**Work request:** Show every line in the items below that contains the string "with". Case counts.

======

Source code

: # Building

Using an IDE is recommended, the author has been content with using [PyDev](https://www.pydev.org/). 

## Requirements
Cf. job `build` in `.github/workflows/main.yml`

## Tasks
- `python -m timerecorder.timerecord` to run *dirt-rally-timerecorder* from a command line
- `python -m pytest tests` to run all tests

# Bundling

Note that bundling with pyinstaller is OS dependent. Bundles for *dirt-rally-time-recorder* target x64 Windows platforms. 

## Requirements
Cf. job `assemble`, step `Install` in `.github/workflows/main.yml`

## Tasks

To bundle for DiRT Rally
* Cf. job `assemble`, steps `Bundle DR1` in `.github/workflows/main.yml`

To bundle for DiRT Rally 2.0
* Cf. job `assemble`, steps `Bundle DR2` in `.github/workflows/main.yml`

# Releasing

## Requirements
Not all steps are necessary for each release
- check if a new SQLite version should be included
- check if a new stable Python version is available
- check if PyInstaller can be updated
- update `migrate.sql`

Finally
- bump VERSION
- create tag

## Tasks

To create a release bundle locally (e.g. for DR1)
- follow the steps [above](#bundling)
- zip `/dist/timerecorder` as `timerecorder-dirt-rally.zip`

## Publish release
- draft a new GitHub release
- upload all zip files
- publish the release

======

**Solution below:**
Using an IDE is recommended, the author has been content with using [PyDev](https://www.pydev.org/). 
Note that bundling with pyinstaller is OS dependent. Bundles for *dirt-rally-time-recorder* target x64 Windows platforms. 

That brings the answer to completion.